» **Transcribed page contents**
"""

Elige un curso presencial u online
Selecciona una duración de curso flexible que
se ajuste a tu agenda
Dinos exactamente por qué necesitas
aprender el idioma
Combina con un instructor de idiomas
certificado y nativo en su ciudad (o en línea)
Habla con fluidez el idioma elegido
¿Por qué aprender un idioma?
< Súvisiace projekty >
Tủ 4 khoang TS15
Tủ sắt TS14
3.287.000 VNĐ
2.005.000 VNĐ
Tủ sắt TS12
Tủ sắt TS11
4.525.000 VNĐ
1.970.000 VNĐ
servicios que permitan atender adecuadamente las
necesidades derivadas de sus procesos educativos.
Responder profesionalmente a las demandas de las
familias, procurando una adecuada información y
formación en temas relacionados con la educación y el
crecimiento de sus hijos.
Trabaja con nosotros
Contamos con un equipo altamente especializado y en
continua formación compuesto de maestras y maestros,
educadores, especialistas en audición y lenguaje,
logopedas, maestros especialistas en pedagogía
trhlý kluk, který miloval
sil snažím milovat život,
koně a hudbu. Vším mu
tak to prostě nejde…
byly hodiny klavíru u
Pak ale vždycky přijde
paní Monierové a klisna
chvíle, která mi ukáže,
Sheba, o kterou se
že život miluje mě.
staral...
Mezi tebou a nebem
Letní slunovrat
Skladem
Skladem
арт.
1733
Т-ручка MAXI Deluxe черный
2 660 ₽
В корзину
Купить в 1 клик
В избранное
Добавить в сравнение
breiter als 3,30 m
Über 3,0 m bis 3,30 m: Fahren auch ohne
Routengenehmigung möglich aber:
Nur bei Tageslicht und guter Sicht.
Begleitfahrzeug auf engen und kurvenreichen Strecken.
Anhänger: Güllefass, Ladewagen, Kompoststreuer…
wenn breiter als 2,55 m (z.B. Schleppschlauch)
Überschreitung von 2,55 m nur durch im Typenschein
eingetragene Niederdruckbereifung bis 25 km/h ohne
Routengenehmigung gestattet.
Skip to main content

"""

» **What the task asks**
Look through the entries above. Copy each line in which the string "Routengenehmigung" occurs.

» **Answer to this task**
Routengenehmigung möglich aber:
Routengenehmigung gestattet.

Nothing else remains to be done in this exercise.